Reply Parent Score: 2

RE[4]: regulators
by ichi on Wed 11th May 2011 11:34 in reply to "RE[3]: regulators"
ichi Member since:
2007-03-06

the extreme reluctance of Linux users to spend money in general.


Any proof of that?

And we are talking about a service here anyway. The Skype client if free, you pay for calls to mobile and fixed phones. Do Linux users not pay their phone bills now? Is there any study about Linux users making less phone calls than others?

Reply Parent Score: 3

RE[4]: regulators
by Kroc on Wed 11th May 2011 16:04 in reply to "RE[3]: regulators"
Kroc Member since:
2005-11-10

and the extreme reluctance of Linux users to spend money in general.

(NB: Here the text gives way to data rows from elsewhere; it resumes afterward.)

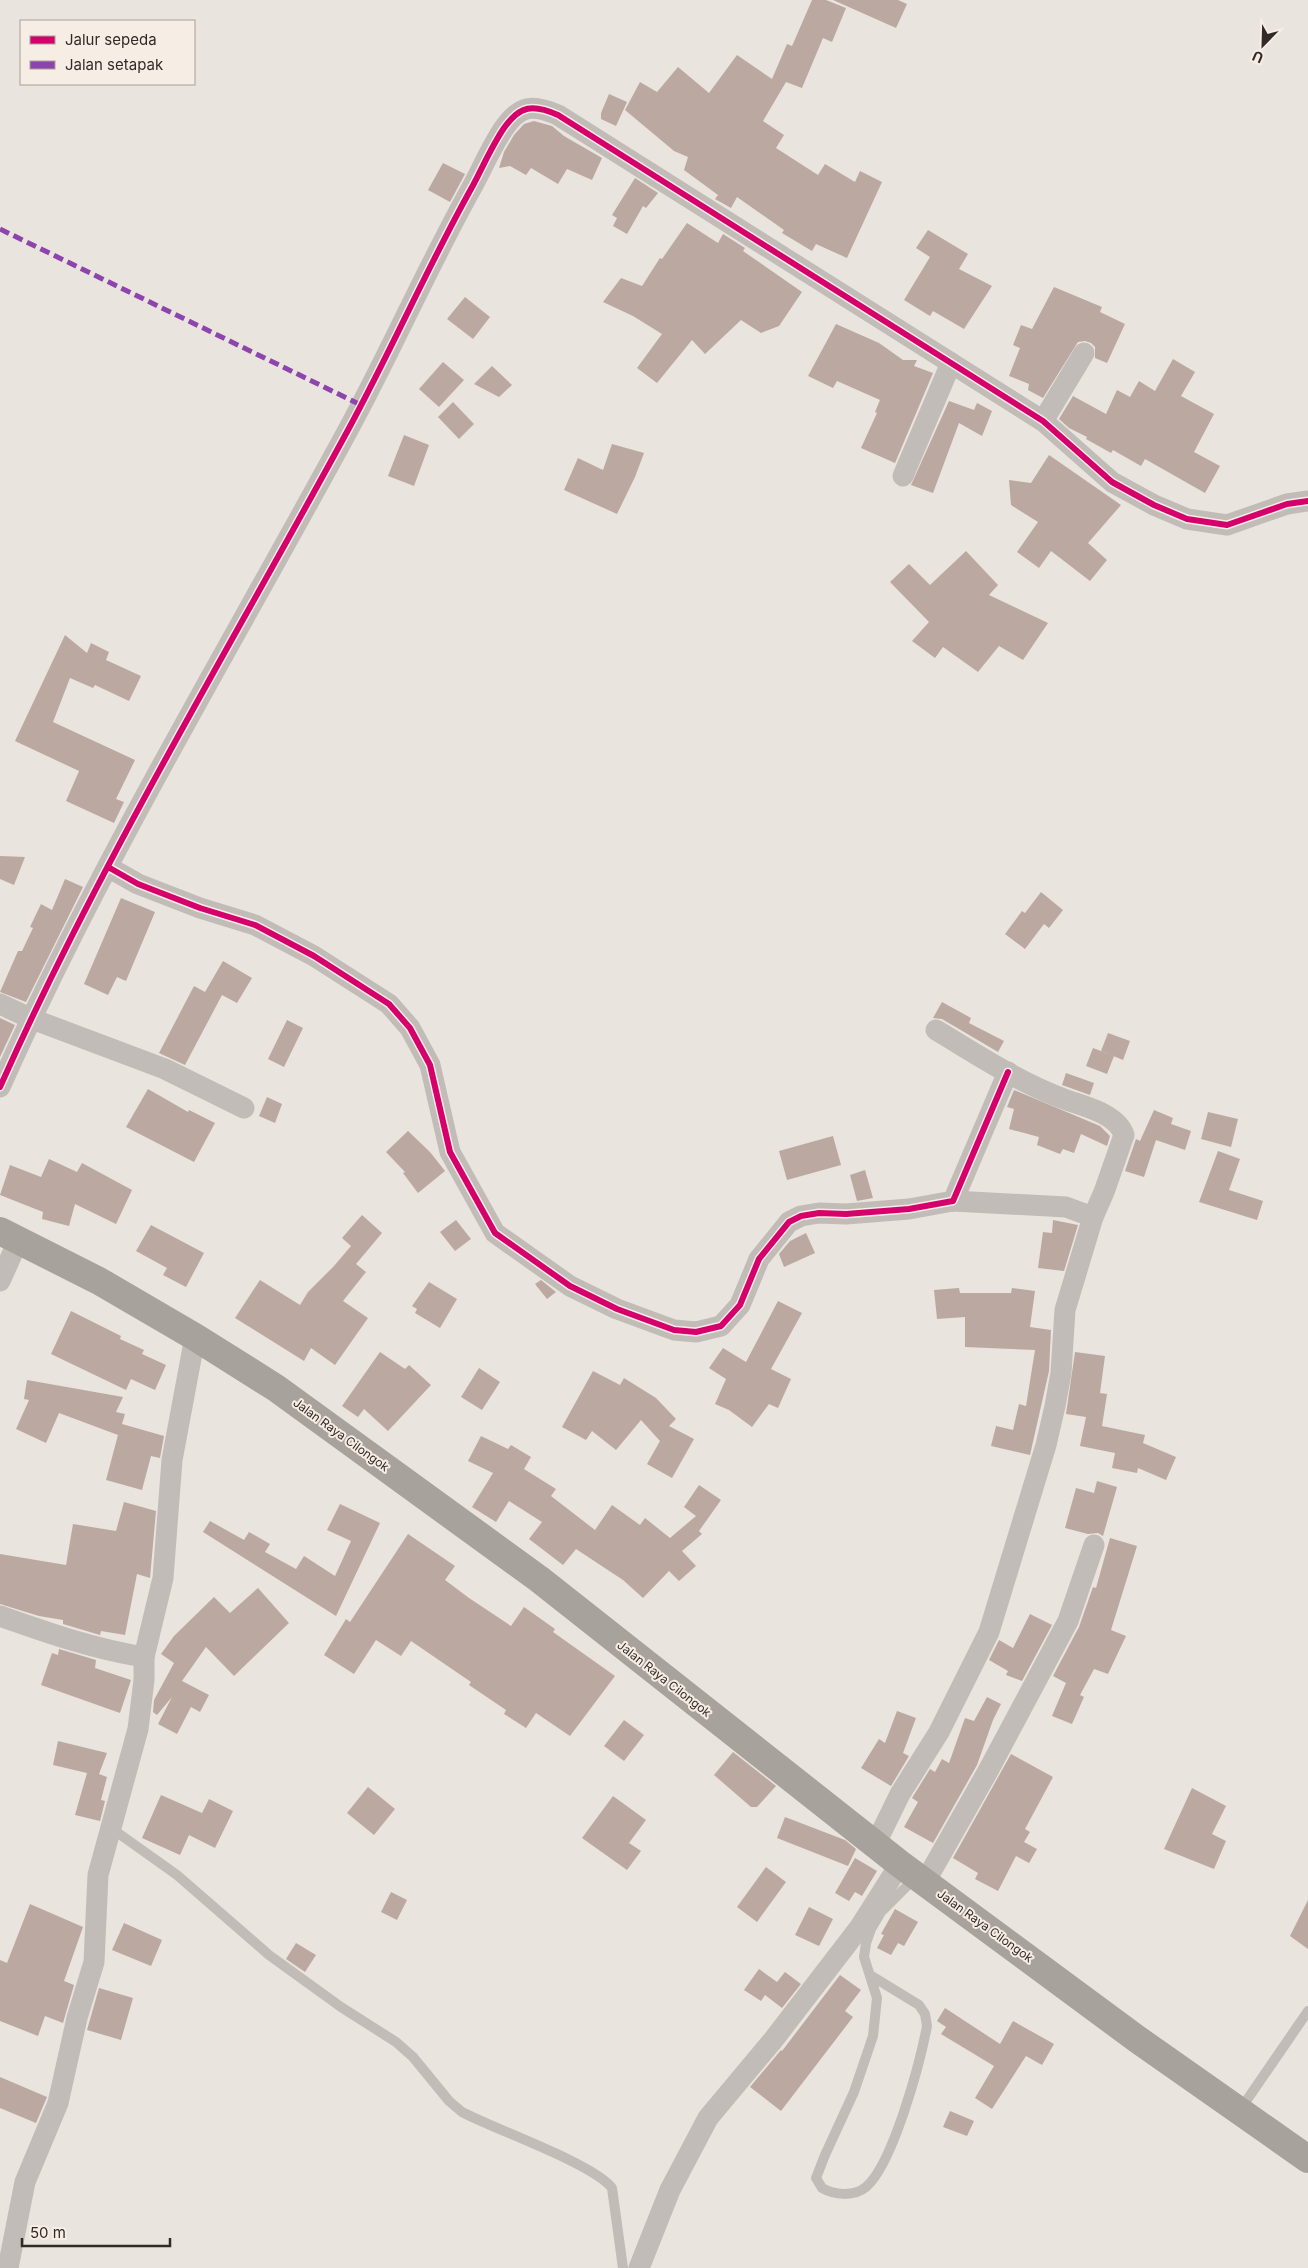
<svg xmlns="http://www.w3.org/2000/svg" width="1308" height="2268" viewBox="0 0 1308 2268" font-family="Inter,sans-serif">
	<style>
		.building { fill: #bba9a1 }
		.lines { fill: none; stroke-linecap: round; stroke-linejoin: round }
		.lane { stroke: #c1bcb7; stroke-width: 10 }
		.street { stroke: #c1bcb7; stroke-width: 21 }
		.highway { stroke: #a8a29d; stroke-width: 28 }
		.quiet { stroke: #8e44ad; stroke-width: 5; stroke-dasharray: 10 5; stroke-linecap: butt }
		.cycleway-casing { stroke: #f6eee4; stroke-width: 9 }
		.cycleway { stroke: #d6006c; stroke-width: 6 }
		.labels { text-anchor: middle; stroke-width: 4; stroke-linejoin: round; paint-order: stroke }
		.street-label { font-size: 12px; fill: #312a26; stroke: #f6eee4 }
	</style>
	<rect width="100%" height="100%" fill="#e9e4de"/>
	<!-- building -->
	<g class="building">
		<path d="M812,0H826L846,8L832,42L823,38L802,88L786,82L763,121L784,135L776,148L818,175L825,164L855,182L860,171L882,182L847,258L816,244L812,251L782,233L784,230L737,197L731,208L715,199L718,195L684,170L688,157L674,151L625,110L640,82L657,92L678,67L709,93L737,55L772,79L787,44L792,46Z"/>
		<path d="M833,0H898L907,4L896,28Z"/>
		<path d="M609,94L627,102L616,126L601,119V113Z"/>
		<path d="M534,121L552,126L564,136L602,158L592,180L567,169L558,184L531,168L526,175L510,166L499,168L504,152L514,135L524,124Z"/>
		<path d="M443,163L465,174L450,202L428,190Z"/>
		<path d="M635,178L658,193L646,208L643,206L627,234L613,226L617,218L612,215Z"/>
		<path d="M687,223L718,243L723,234L745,248L743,251L802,292L779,326L761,333L741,320L705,354L692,340L657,383L637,368L662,334L633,316L603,302L621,278L642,286L660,258L662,259Z"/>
		<path d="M928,230L968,254L959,269L992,286L964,329L933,311L930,316L904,300L930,257L916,248Z"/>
		<path d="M1054,287L1102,307L1100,312L1125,324L1107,363L1095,358V347L1091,343L1085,341L1078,342L1043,398L1028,390L1029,384L1009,376L1020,348L1013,345L1021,325L1032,329Z"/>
		<path d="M465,297L490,317L473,339L447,319Z"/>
		<path d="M836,324L879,343L903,360H917L914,366L933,373L895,463L861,448L877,413L875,412L880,400L837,381L833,388L808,376Z"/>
		<path d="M1173,359L1195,372L1181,396L1214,414L1194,452L1220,466L1205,493L1145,459L1141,466L1113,450L1111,453L1086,439L1087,437L1069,428L1059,419L1073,396L1106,414L1117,390L1130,397L1139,381L1155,391Z"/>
		<path d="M443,362L464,380L439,407L419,389Z"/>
		<path d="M492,366L512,385L499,397L474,384Z"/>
		<path d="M949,401L974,410L977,403L992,411L982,436L959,423L933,493L911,485Z"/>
		<path d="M453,402L474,424L459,439L438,417Z"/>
		<path d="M404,435L429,445L414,486L388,476Z"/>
		<path d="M612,444L644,453L635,477L617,514L564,490L578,458L603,470Z"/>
		<path d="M1049,455L1121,505L1088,543L1107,560L1090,581L1051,551L1039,568L1017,552L1038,522L1011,505L1009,480L1031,483Z"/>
		<path d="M966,551L998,585L989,595L1048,623L1023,660L999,646L978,672L943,647L935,658L912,641L929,622L890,582L909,564L930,585Z"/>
		<path d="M65,635L87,653L91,643L109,652L106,660L141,676L129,701L95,685L93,688L70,678L53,722L135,760L116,799L124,802L114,823L66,801L79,771L15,741Z"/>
		<path d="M0,856L25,857L14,885L0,879Z"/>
		<path d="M65,879L83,887L26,1002L0,992L18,951H22L33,928L30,927L41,904L52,910Z"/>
		<path d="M1041,892L1063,910L1049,928L1044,924L1025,949L1005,934L1022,911L1025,913Z"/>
		<path d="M121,898L155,912L126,981L117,977L108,995L84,984Z"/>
		<path d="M223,961L252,978L237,1003L222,995L185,1065L159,1053L194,986L205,992Z"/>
		<path d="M942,1002L971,1018L969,1023L1004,1041L998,1052L942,1019L933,1018Z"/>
		<path d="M0,1018L15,1025L0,1057Z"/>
		<path d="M287,1020L303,1028L284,1067L268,1059Z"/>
		<path d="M1108,1033L1130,1041L1123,1060L1101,1051Z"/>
		<path d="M1093,1048L1114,1056L1107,1074L1086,1066Z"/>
		<path d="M1066,1073L1094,1083L1090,1095L1062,1085Z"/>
		<path d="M148,1089L188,1112L189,1110L215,1123L194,1162L126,1127Z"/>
		<path d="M1014,1090L1100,1126L1110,1136L1107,1146L1081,1134L1074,1153L1063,1149L1060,1154L1037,1145L1039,1137L1009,1129L1014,1109L1007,1107Z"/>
		<path d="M267,1097L282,1104L275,1123L259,1116Z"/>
		<path d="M1154,1110L1173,1118L1171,1124L1191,1131L1185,1150L1156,1140L1144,1177L1125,1171L1136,1139L1140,1141Z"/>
		<path d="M1208,1112L1238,1119L1231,1147L1201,1139Z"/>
		<path d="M408,1131L430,1152L445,1171L418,1193L403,1173L405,1172L386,1152Z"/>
		<path d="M833,1136L841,1165L787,1180L779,1151Z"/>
		<path d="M1218,1151L1240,1159L1229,1190L1263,1201L1257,1220L1199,1202Z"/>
		<path d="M49,1159L77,1172L82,1163L132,1190L116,1224L75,1204L69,1226L42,1219L43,1212L0,1195L10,1165L41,1177Z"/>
		<path d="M865,1170L873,1198L857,1201L850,1175Z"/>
		<path d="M362,1215L382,1233L356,1264L366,1272L343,1301L368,1318L335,1365L311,1348L304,1361L235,1318L260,1280L300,1305L308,1292L334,1266L351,1246L342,1238Z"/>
		<path d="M456,1220L471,1239L455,1251L440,1232Z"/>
		<path d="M1053,1220L1078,1225L1064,1271L1038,1268L1043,1232L1052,1233Z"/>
		<path d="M151,1225L204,1253L186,1287L163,1275L167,1268L136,1251Z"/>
		<path d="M806,1233L815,1253L784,1267L779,1254L790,1241Z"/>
		<path d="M541,1280L556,1292L547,1299L535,1284Z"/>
		<path d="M429,1282L457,1299L440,1328L415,1313L417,1309L412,1306Z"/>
		<path d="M959,1288L960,1293H1011L1012,1288L1035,1291L1030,1327L1051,1330L1049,1371L1030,1455L991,1446L996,1426L1013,1430L1019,1404L1026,1406L1035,1350L965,1347V1317L937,1319L934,1290Z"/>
		<path d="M778,1301L802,1313L771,1369L791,1379L778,1408L769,1404L752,1427L729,1410L715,1404L726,1379L709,1368L723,1348L746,1362Z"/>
		<path d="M71,1311L121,1336L120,1339L144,1350L142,1354L166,1365L155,1390L131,1379L126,1390L51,1354Z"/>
		<path d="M380,1352L405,1369L409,1365L431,1385L388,1431L364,1409L358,1417L342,1406Z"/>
		<path d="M1075,1352L1105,1356L1100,1393L1107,1394L1102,1426L1145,1435L1143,1443L1176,1457L1166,1480L1138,1468L1137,1473L1112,1468L1115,1453L1080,1446L1086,1417L1066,1414Z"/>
		<path d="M479,1368L500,1382L482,1410L461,1397Z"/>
		<path d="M593,1371L620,1385L624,1378L656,1398L676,1419L669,1426L694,1439L672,1478L647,1464L660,1441L641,1420L616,1450L592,1431L586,1440L562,1427Z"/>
		<path d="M27,1380L123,1397L116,1412L125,1414L122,1424L164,1436L160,1458L151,1456L142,1490L106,1480L118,1435L59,1413L46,1443L16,1429L29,1400L24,1399Z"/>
		<path d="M481,1436L508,1449L511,1445L531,1457L524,1469L556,1489L551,1496L595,1530L612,1505L640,1525L645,1518L670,1538L696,1516L684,1507L699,1485L721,1500L699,1531L702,1534L682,1551L696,1566L679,1581L669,1571L643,1598L623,1580L576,1549L563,1565L529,1539L542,1522L509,1501L496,1522L472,1507L493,1473L468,1461Z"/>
		<path d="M1097,1481L1117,1487L1103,1536L1098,1533L1088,1534L1065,1528L1076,1488L1094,1493Z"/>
		<path d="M124,1502L156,1511L150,1578L137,1574L125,1635L101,1631L100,1635L63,1624V1620L39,1616L0,1604V1554L66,1565L73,1524L116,1531Z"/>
		<path d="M340,1504L380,1523L336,1616L203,1532L210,1521L244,1540L249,1532L270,1544L265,1552L296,1569L304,1556L335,1576L351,1541L327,1530Z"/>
		<path d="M408,1534L455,1566L445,1580L469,1598L511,1626L524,1607L555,1629L553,1632L615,1676L570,1736L536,1713L526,1728L504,1714L506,1710L469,1685L471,1682L411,1641L401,1656L376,1640L354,1674L324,1655L346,1619L350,1622Z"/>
		<path d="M1110,1538L1137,1546L1111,1630L1126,1636L1108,1674L1094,1669L1080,1695L1084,1697L1072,1724L1052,1716L1066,1683L1053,1676L1079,1627L1093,1587L1096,1588Z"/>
		<path d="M258,1588L289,1623L234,1676L206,1647L182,1681L209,1695L200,1712L191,1707L177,1734L158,1724L172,1697L157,1715L153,1712L154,1700L174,1663L161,1654L174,1636L214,1597L230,1613Z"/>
		<path d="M1030,1614L1052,1625L1022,1681L1006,1675L1008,1671L989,1660L999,1640L1013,1648Z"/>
		<path d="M59,1649L96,1660L95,1668L131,1680L120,1713L41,1685L52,1653L58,1655Z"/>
		<path d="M987,1697L1001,1704L993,1720L977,1765L933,1843L904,1827L918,1802L912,1798L930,1769L935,1772L942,1759L949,1763L965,1718L974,1721Z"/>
		<path d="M897,1711L916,1718L903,1753L909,1756L891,1786L861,1768L879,1739L885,1743Z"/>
		<path d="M624,1720L644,1735L624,1761L604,1746Z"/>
		<path d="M58,1741L107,1753L99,1774L107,1777L101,1800L105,1801L100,1821L75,1815L87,1773L53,1765Z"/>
		<path d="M733,1752L776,1786L757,1807H751L714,1775Z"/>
		<path d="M1011,1754L1053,1777L1025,1829L1030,1832L1024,1842L1037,1849L1029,1863L1016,1856L998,1891L975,1879L978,1873L953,1858Z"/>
		<path d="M368,1787L395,1809L374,1835L347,1813Z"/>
		<path d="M1192,1788L1226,1806L1212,1834L1226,1841L1214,1869L1164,1849Z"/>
		<path d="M161,1795L202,1813L209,1799L233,1811L215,1848L189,1835L180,1855L142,1838Z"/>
		<path d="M613,1796L646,1820L629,1843L641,1851L627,1870L582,1838Z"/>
		<path d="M785,1817L845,1840L856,1849L848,1866L777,1838Z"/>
		<path d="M855,1858L877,1871L862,1896L855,1892L849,1901L835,1893Z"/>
		<path d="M766,1867L786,1882L757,1922L737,1907Z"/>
		<path d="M391,1892L407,1900L397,1920L381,1912Z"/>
		<path d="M1308,1900V1949L1290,1936Z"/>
		<path d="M30,1904L83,1927L64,1981L74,1985L63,2023L45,2016L38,2036L0,2021V1960L7,1963Z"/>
		<path d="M809,1907L833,1919L819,1946L795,1935Z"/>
		<path d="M895,1909L918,1922L904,1946L898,1943L891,1955L877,1948L884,1935L881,1934Z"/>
		<path d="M124,1923L162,1940L151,1966L112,1950Z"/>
		<path d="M296,1943L316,1955L305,1972L286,1959Z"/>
		<path d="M759,1969L777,1982L785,1972L801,1984L782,2008L765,1995L761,2001L744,1990Z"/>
		<path d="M840,1975L861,1990L845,2011L853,2017L781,2111L750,2087L781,2050L782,2051Z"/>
		<path d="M99,1988L133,1998L121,2040L87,2030Z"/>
		<path d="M945,2008L1000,2044L1013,2021L1054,2044L1042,2065L1026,2056L992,2109L975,2098L994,2066L941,2034L946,2027L937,2021Z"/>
		<path d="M0,2077L47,2097L36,2123L0,2108Z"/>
		<path d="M950,2111L974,2121L967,2136L943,2127Z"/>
	</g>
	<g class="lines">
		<!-- lane -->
		<g class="lane">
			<path d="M111,1828L177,1875L269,1955L341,2007L396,2042L413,2057L449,2101L462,2112C496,2130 592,2163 612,2188L623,2268"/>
			<path d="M870,1975L919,2005L925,2014L927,2026C920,2063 893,2164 866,2187C854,2197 834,2195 822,2188L816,2178L825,2155L854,2092L873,2036L877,1998L864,1957L866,1943L871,1929L881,1912L915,1878"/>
			<path d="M1240,2110L1308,2011"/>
		</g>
		<!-- street -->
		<g class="street">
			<path d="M1043,421L1084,353"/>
			<path d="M903,476L951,363"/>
			<path d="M108,867L138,884L200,908L255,925L314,956L389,1004L410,1028L430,1065L450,1152L495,1233L570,1286L617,1309L674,1330L696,1332L721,1326L740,1305L759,1259L789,1222L801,1216L819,1213L846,1214L909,1209L953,1201L1008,1072"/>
			<path d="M0,1004L32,1019L165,1069L244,1108"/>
			<path d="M0,1087C101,860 230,648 348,430C391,351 427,268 471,189C482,169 491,147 504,128C520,105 533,104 558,115L1043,421L1112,482L1154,505L1187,519L1227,525L1287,504L1308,501"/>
			<path d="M953,1201L1066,1207L1093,1217"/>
			<path d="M0,1281L18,1241"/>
			<path d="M0,1616C48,1633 94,1649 144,1657"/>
			<path d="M875,1845L900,1794L939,1732L989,1632L1046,1445L1055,1406L1061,1373L1065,1310L1093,1217L1104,1192L1124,1135C1117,1113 1082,1106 1064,1099C1018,1082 978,1055 936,1030"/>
			<path d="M925,1882L988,1771L1068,1621L1094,1545"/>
			<path d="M8,2268L25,2182L58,2103L77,2018L94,1962L98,1875L138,1729L144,1680V1657L163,1578L172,1460L195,1337"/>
			<path d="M639,2268L670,2190L708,2118L774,2039L860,1927L900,1864"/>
		</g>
		<!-- highway -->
		<path class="highway" d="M0,1231L99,1281L195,1337L276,1388L539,1579L900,1864L1137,2039L1308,2159"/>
		<!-- quiet -->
		<path class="quiet" d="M0,229L361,405"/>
		<!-- cycleway casing -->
		<g class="cycleway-casing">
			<g id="cycleway">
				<path d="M108,867L138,884L200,908L255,925L314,956L389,1004L410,1028L430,1065L450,1152L495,1233L570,1286L617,1309L674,1330L696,1332L721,1326L740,1305L759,1259L789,1222L801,1216L819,1213L846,1214L909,1209L953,1201L1008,1072"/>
				<path d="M0,1087C101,860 230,648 348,430C391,351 427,268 471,189C482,169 491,147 504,128C520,105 533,104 558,115L1043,421L1112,482L1154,505L1187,519L1227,525L1287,504L1308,501"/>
			</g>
		</g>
		<!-- cycleway -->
		<use href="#cycleway" class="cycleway"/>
	</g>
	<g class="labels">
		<!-- street labels -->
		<g class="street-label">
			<text transform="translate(341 1435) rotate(36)" y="4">Jalan Raya Cilongok</text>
			<text transform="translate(664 1679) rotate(38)" y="4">Jalan Raya Cilongok</text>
			<text transform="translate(985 1926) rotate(36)" y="4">Jalan Raya Cilongok</text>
		</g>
	</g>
	<!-- legend -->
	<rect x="20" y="20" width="175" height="65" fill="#f6eee4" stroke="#a7a098"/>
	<rect x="30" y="36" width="25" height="8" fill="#d6006c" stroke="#a7a098"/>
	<text x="65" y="45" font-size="15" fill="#312a26">Jalur sepeda</text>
	<rect x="30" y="61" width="25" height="8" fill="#8e44ad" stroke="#a7a098"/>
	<text x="65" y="70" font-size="15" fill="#312a26">Jalan setapak</text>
	<!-- north arrow -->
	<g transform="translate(1263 45) rotate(203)" stroke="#f6eee4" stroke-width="4" paint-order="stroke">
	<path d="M0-4L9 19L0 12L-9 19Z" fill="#312a26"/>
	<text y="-8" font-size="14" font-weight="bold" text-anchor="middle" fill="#312a26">U</text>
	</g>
	<!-- scale -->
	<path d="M22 2238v8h148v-8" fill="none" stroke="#312a26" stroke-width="2.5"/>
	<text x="30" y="2238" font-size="15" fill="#312a26" stroke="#f6eee4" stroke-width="4" paint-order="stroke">50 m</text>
</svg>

Except of course when the average price paid by Linux users in a pay-what-you-want game bundle was double that of the other platforms. http://www.humblebundle.com/

Reply Parent Score: 1

RE[5]: regulators
by malxau on Wed 11th May 2011 22:42 in reply to "RE[4]: regulators"
malxau Member since:
2005-12-04

Except of course when the average price paid by Linux users in a pay-what-you-want game bundle was double that of the other platforms. http://www.humblebundle.com/


Interesting. And I thought Linux gaming was still living in the shadow of Loki, where a company cherry picked games that were commercially successful on other platforms, only needed to pay the cost of the port, had no real competition, generated intense interest and even a lot of users, but failed to monetize that and ended up going out backwards. Loki has become a case study for anyone thinking of selling commercial software on Linux.

I wonder if, via some perverse mechanism, this has now increased the value of games on Linux due to do a much reduced supply. Strange world indeed.